La Marine nationale a mené sa première campagne de surveillance des câbles sous-marins lors de la mission Calliope

Il fut un temps où la Marine nationale était à la pointe de l’exploration des fonds marins, avec notamment le groupe des bathyscaphes du commandant Georges Houot… Puis, à partir des années 1970, ses capacités en la matière entamèrent leur déclin et finirent par disparaître… alors que, dans le même temps, ses homologues américaine et russe surent non seulement conserver mais aussi développer leurs moyens dans ce domaine, désormais vu comme un nouveau champ de conflictualité, les câbles sous-marins de communication ainsi que les infrastructures de transport d’énergie pouvait être la cible d’attaques.

D’où la stratégie ministérielle de maîtrise des fonds marins, dévoilée en février dernier par Florence Parly, alors ministre des Armées. Et parmi les mesures annoncées, il était question de doter la Marine nationale de moyens pouvant atteindre une profondeur de 6000 mètres.

« En cohérence avec la stratégie de maîtrise des fonds marins, la Marine va se doter d’une capacité propre d’intervention par grands fonds, reposant sur des drones et des robots sous-marins. Sans attendre, nous nous engageons parallèlement dans une démarche expérimentale pour tester, apprendre et développer dès à présent des compétences à partir de robots et de drones existants », a expliqué l’amiral Pierre Vandier, le chef d’état-major de la Marine nationale [CEMM], dans un entretien paru dans le dernier hors-série de DSI.

D’où la récente expérimentation du drone sous-marin « Hugin » [conçu par le norvégien Kongsberg, ndlr], depuis le bâtiment hydrographique et océanographique [BHO] « Beautemps-Beaupré », dans le cadre de la préparation du programme CHOF [capacité hydrographique et océanographique future], laquelle avait été précédée, quelques mois plus tôt, par celle du drone A18D d’ECA Group, lors d’une mission du Bâtiment de soutien et d’assistance métropolitan [BSAM] Rhône.
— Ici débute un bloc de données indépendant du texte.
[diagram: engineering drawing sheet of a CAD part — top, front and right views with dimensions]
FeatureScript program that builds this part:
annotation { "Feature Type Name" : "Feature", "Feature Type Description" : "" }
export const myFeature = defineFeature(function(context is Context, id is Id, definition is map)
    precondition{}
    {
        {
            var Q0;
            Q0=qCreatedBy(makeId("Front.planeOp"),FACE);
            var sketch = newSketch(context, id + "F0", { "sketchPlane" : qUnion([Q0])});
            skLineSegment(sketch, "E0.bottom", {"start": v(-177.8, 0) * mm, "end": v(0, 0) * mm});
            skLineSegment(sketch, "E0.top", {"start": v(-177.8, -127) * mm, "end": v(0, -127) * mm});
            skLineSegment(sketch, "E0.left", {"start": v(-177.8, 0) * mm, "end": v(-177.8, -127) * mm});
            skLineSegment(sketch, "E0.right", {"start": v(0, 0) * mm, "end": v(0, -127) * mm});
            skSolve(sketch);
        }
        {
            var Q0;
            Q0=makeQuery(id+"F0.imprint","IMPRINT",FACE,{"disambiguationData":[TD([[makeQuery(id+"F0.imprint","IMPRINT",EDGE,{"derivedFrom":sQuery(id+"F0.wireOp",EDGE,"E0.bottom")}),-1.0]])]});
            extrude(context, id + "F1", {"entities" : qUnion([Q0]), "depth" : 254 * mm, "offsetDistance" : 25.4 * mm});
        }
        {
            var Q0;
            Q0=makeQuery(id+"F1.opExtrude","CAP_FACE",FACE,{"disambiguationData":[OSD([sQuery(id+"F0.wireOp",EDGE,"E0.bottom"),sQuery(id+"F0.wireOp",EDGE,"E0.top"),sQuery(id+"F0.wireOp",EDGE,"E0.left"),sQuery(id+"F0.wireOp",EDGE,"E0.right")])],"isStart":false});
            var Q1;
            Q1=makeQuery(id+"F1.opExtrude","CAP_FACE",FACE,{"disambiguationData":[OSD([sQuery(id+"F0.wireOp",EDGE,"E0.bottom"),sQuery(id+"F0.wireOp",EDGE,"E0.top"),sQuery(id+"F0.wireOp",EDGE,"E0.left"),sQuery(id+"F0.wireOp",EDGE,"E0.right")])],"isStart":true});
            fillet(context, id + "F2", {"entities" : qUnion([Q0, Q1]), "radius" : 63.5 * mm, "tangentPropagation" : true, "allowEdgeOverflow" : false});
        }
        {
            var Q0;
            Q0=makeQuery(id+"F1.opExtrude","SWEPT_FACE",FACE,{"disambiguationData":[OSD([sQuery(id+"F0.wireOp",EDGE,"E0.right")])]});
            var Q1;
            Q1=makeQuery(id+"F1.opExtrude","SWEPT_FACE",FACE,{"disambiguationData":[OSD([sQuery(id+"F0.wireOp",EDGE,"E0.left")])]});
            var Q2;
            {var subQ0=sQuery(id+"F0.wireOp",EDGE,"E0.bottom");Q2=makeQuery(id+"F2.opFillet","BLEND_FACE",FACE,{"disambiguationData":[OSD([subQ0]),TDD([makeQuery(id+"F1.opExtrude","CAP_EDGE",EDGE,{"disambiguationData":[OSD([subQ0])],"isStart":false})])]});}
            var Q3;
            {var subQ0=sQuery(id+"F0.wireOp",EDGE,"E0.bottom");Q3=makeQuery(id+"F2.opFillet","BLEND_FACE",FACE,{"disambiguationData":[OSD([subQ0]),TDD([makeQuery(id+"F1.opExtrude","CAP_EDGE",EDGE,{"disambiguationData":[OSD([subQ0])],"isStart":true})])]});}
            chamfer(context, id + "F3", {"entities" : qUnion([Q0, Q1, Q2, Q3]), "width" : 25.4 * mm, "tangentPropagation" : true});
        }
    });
À noter que ce drone sous-marin a visiblement tenu ses promesses puisqu’il a fait l’objet, en août, d’un contrat de 4 milions d’euros attribué par la Direction générale de l’armement [DGA] à Kongsberg.

Pour rappel, disposant d’une autonomie de 100 heures [en naviguant à 4 noeuds], le Hugin est équipé d’un sonar à synthèse d’ouverture [ou d’un sonar à balayage latéral], d’une caméra et d’un échosondeur multifaisceaux. Il peut en outre évoluer à 6000 mètres de profondeur.

Quoi qu’il en soit, les menaces visant les infrastructures stratégiques sont devenues une réalité, avec le sabotage des gazoducs NordStream 1 et NordStream 2 en mer Baltique. Ce qui a d’ailleurs conduit la président Macron à décider une « inspection de sécurité » des câbles sous-marins de communication concernant la France, sachant que la marine russe, via son navire « Yantar », s’y intéresse particulièrement.

C’est ainsi quen entre les 6 et 14 octobre, la Marine nationale a mené l’opération Calliope [du nom de la muse grecque, mère des Sirènes, ndlr], c’est à dire sa première campagne de maîtrise des fonds marins. Selon les explications données par l’État-major des armées [EMA], l’enjeu était « d’explorer une première capacité pour surveiller le fond des océans en mettant en œuvre, directement depuis le BHO Beautemps-Beaupré, le drone sous-marin grands-fonds HUGIN Superior ».

Cette opération a ainsi permis d’assurer la « reconnaissance et la surveillance de certains câbles sous-marins en faisant plonger le drone à plus de 4’500 mètres de profondeur dans les plaines abyssales du golfe de Gascogne », poursuit l’EMA. Au passage, une épave reposant à 4600 mètres sous la surface a pu être observée [aucun détail supplémentaire n’a été donné à son sujet, ndlr].

« Calliope […] a atteint ses différents objectifs : capacité à surveiller les infrastructures sensibles sur les fonds marins et affiner le concept d’emploi d’un drone de ce type par la Marine. Elle a ainsi contribué à la montée en compétence des armées et à la poursuite des travaux capacitaires dans le domaine de la maîtrise des fonds marins », souligne l’état-major.

Justement, durant le salon Euronaval, la DGA a indiqué qu’elle venait de notifier à Exail [ex-iXblue] un marché de 500’000 euros pour une nouvelle expérimentation du DRIX [drone hydrographique de surface supervisé] depuis le BHO Beautemps-Beaupré. Celle-ci doit avoir lieu en février 2023, afin de valider les performances de cet engin observées lors d’essais réalisés en mer d’Iroise, il y a deux ans.